German piano manufacturer

Seiler Pianofortefabrik GmbH is a piano manufacturer in Kitzingen, Germany.

The company was founded by Eduard Seiler in 1849 in Liegnitz, Silesia. By 1923 Seiler was producing up to 3,000 pianos per year, and became the largest piano manufacturer in Eastern Europe. After World War II and the loss of its production facilities, the company moved, first to Denmark and then, from 1961 onward, to the Bavarian town of Kitzingen. In 2008, the company was sold to Samick, a South Korean company. The company emphasizes that the instruments will always be manufactured separately with the Seiler line made in Germany.

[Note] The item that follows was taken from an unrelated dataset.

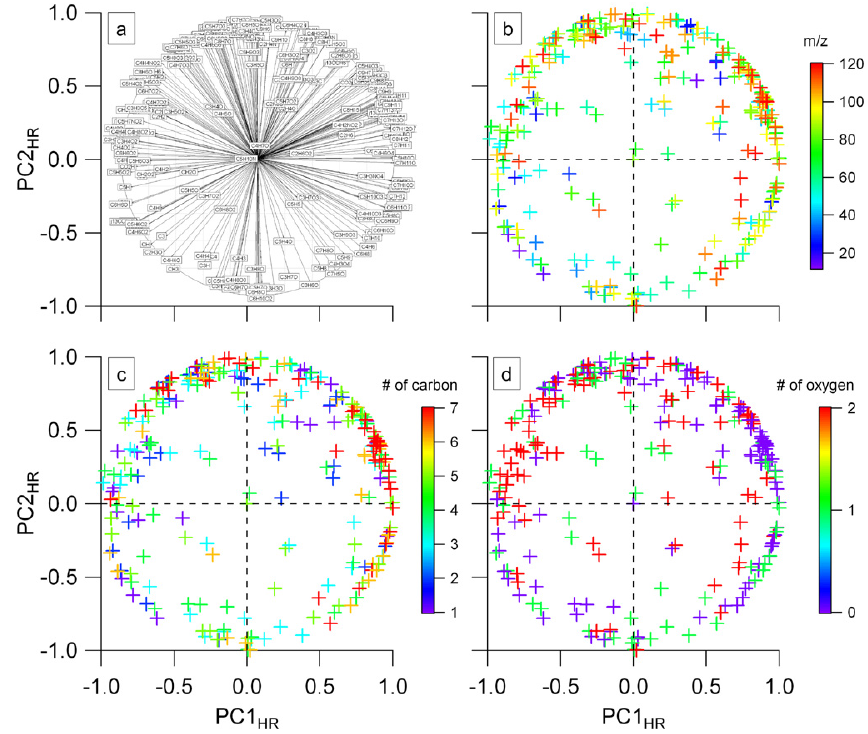
Fig. 9. Loading plots (PC2 vs. PC1) of the HR PCA model. The first panel shows the 337 ions that were fit in the m/z range 12–120 (see the supplementary information for a larger version). Panel b, c and d show the loading plot colored by the mass of the ions, the number of carbon atoms and the number of oxygen atoms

Seiler now produces about 1,000 pianos annually between the Seiler brand, the mid-level Eduard Seiler brand, and the entry-level Johannes Seiler brand.

== Current Grand Piano Models ==

| Model | Length | Weight |
|---|---|---|
| 278 Konzert | 278 cm | 550 kg |
| 242 Konzert | 242 cm | 490 kg |
| 208 Professional | 208 cm | 385 kg |
| 186 Maestro | 186 cm | 320 kg |
| 186 Westminster | 186 cm | 320 kg |
| 186 Louvre | 186 cm | 320 kg |
| 186 Prado | 186 cm | 320 kg |
| 186 Florenz | 186 cm | 320 kg |
| 168 Virtuoso | 168 cm | 290 kg |

== Current Upright Piano Models ==

| Model | Height | Weight |
|---|---|---|
| 132 Konzert | 132 cm | 270 kg |
| 132 Konzert "B" | 132 cm | 270 kg |
| 126 Konsole | 126 cm | 235 kg |
| 122 Konsole | 124 cm | 225 kg |
| 122 Primus | 125 cm | 224 kg |
| 116 Konsole | 117 cm | 215 kg |
| 116 Primus | 117 cm | 215 kg |
| 112 Modern | 114 cm | 205 kg |
| 126 Attraction | 126 cm | 245 kg |
| 126 Impuls | 126 cm | 235 kg |
| 116 Konzept6 | 116 cm | 210 kg |
| 116 Accent | 116 cm | 210 kg |
| 116 Clou | 116 cm | 210 kg |
| 116 Impuls | 116 cm | 210 kg |
| 132 Ritmo | 132 cm | 270 kg |
| 126 Ritmo | 126 cm | 235 kg |
| 122 C Ritmo | 125 cm | 225 kg |
| 122 Ritmo | 125 cm | 225 kg |
| 116 Ritmo | 116 cm | 210 kg |

== Brands ==
In addition to the Seiler brand, Seiler manufactures two other brands: Eduard Seiler for the mid-level market and Johannes Seiler for the entry-level market.

=== Eduard Seiler ===
Made for the mid-level piano market, Eduard Seiler pianos are designed by Seiler and built by Samick factory in West Java, Indonesia.

=== Johannes Seiler ===
Made for the entry-level piano market, Johannes Seiler pianos are designed by Seiler and built by Samick factory in West Java, Indonesia.